Setembro amarelo: professora do UNISAL fala sobre a questão do suicídio

Publicado em: 02/09/2019

A Psicóloga e professora do Centro Universitário Salesiano de São Paulo — UNISAL, Nadini Brandão Takaki, da Unidade Americana, Campus Maria Auxiliadora, preparou um artigo reflexivo sobre o Setembro Amarelo, uma campanha nacional que sensibiliza a sociedade em relação ao suicídio, uma questão de saúde pública. Confira!

Psicóloga e professora do UNISAL, Nadini Brandão Takaki

Você sabia que, em média, a cada 40 segundos uma pessoa se suicida no mundo? No Brasil, o suicídio é a terceira causa de mortes em jovens do sexo masculino.

O suicídio é um fenômeno complexo e multifatorial, portanto não podemos atribuir-lhe causas específicas ou fornecer respostas simplistas. Se o problema é complexo, não há soluções simples. Há uma série de elementos que precisam ser considerados e cuidados, como a presença de transtornos mentais, aspectos sociais, culturais, entre outros.

Sabemos que homens de 14 a 24 anos e acima dos 70 são a população mais vulnerável, e que indivíduos que já fizeram uma tentativa possuem o dobro de risco de realizar uma nova tentativa. No entanto, é importante saber que pessoas de diferentes classes sociais, idades e gêneros podem ser afetadas.

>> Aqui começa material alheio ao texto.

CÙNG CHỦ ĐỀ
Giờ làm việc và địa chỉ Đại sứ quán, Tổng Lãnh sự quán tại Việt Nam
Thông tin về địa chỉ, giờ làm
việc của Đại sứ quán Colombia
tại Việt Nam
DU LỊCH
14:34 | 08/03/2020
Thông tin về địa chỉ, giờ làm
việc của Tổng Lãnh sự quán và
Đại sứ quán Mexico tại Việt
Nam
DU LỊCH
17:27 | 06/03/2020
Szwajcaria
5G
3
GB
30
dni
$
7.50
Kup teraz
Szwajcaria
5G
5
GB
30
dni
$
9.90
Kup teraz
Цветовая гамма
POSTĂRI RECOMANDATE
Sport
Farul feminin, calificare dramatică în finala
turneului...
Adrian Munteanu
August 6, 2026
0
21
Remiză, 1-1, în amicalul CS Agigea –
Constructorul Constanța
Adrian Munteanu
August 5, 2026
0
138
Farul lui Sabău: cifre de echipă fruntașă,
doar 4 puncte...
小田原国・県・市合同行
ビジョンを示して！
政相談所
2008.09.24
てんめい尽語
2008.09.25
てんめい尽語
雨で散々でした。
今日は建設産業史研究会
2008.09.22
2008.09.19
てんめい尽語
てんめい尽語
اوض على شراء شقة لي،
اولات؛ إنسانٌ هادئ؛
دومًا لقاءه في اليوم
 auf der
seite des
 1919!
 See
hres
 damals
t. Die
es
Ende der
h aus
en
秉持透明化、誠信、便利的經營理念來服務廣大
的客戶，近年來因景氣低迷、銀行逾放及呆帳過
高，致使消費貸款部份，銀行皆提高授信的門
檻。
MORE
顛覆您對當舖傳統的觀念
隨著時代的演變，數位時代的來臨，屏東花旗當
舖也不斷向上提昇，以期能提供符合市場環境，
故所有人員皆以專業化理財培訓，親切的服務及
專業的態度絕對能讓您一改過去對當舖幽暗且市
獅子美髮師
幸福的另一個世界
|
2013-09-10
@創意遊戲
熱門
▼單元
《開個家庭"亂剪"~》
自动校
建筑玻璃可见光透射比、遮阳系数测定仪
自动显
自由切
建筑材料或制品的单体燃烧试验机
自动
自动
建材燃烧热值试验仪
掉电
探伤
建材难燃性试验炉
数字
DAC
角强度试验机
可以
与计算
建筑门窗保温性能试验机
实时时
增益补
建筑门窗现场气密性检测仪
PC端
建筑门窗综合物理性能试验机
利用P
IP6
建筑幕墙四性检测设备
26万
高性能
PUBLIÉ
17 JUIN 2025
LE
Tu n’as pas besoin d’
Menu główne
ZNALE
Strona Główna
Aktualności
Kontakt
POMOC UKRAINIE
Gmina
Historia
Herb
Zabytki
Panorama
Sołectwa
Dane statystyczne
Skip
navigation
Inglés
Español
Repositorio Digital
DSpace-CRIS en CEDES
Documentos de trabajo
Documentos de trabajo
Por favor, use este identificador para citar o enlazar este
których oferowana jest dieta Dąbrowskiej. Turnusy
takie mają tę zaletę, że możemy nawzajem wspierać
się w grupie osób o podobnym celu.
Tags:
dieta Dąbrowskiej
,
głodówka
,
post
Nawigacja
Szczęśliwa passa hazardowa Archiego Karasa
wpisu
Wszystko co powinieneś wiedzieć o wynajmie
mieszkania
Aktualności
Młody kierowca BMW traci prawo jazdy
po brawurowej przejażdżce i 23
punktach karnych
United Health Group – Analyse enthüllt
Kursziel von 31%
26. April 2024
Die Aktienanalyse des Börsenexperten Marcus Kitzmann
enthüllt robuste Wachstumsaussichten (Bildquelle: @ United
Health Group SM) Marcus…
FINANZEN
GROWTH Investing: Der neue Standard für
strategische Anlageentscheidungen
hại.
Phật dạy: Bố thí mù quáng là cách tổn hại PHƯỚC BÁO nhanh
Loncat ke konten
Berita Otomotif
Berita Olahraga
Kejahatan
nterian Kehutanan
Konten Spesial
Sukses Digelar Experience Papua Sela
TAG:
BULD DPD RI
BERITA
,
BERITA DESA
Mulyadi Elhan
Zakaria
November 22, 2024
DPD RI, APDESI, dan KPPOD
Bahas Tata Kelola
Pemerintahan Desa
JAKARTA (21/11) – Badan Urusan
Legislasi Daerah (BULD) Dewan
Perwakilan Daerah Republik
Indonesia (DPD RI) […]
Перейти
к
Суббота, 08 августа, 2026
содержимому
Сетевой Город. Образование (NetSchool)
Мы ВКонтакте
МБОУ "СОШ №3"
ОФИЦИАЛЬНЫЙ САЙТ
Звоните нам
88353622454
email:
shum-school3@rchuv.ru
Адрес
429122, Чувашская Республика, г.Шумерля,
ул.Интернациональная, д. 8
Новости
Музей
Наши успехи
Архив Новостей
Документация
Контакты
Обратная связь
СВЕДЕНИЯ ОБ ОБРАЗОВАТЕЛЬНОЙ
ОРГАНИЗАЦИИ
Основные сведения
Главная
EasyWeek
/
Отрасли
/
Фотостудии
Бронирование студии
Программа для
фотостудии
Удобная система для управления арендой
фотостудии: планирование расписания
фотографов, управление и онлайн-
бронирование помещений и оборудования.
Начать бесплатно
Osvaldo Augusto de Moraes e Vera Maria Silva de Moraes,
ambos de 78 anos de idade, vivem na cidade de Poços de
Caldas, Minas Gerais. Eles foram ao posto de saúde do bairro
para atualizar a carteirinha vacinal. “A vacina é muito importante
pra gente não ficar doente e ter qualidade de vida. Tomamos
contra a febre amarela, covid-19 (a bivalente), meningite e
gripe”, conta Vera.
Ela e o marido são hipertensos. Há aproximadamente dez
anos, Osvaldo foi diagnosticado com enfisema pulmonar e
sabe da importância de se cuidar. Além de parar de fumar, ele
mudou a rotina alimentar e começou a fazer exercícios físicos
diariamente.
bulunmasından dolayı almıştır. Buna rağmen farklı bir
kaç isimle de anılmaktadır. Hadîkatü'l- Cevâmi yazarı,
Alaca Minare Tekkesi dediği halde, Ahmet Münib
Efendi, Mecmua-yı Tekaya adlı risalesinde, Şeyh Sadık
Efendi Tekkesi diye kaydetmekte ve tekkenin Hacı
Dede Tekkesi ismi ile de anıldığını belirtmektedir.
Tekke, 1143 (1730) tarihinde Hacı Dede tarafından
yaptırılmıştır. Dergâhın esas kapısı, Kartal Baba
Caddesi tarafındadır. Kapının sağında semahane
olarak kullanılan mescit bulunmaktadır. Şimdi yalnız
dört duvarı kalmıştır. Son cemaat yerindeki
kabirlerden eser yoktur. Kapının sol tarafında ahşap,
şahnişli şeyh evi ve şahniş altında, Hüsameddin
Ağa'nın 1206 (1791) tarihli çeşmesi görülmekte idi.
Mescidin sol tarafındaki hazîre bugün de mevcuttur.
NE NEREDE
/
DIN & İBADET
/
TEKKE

É por isso que a divulgação de informações corretas, feita de forma cuidadosa e responsável, com o envolvimento de toda a sociedade, é tão importante para a mudança deste quadro.

Existem diversos mitos e informações falsas que dificultam o auxílio às pessoas que se encontram em risco potencial para o suicídio. Frases como “quem quer se matar não avisa”; “é só para chamar atenção”, são um grande equívoco. A crença de que falar sobre o tema estimula as pessoas ao suicídio é parcialmente verdadeira, pois uma divulgação irresponsável pode ser um gatilho para uma tentativa, sim, mas falar sobre o assunto de forma cuidadosa é fundamental e pode salvar vidas.

Muitas vezes, os pensamentos sobre morte passam despercebidos. A pessoa pode não falar diretamente, mas pode se expressar de forma indireta dizendo, por exemplo: “tenho vontade sumir e não voltar mais”, “os outros ficariam melhor sem mim”, “eu sou um peso, seria melhor não existir”, etc.

Você deve prestar atenção aos seguintes sinais:

  • Mudanças drásticas de humor e comportamento
  • Diminuição do autocuidado (alimentação, higiene, etc)
  • Isolamento social
  • Deixar de fazer as coisas que gosta
  • Situações de ruptura (perdas, separações, desemprego, etc)
  • Desfazer-se de objetos de estima
  • Desespero, desamparo, desesperança
  • Automutilação
  • Abuso de drogas

O que fazer?

  • Não tenha medo de falar abertamente sobre o assunto
  • Escute, não julgue. Lembre-se que a pessoa que pensa em suicídio está sofrendo, ela não quer acabar com a vida e sim com sua dor
  • Mesmo que a pessoa peça segredo, não aceite. Disponha-se a ajudá-la a procurar a ajuda especializada de um profissional de saúde mental (psicólogos e psiquiatras)
  • Restrinja o acesso dessa pessoa a meios letais
  • Verifique como está a rede de apoio dessa pessoa
  • Procure um CAPS
  • Ligue no CVV – 188
  • Caso se depare com uma pessoa prestes a fazer uma tentativa, chame os bombeiros ou a PM, eles são preparados para lidar com esse tipo de situação. Não tente resolver tudo sozinho!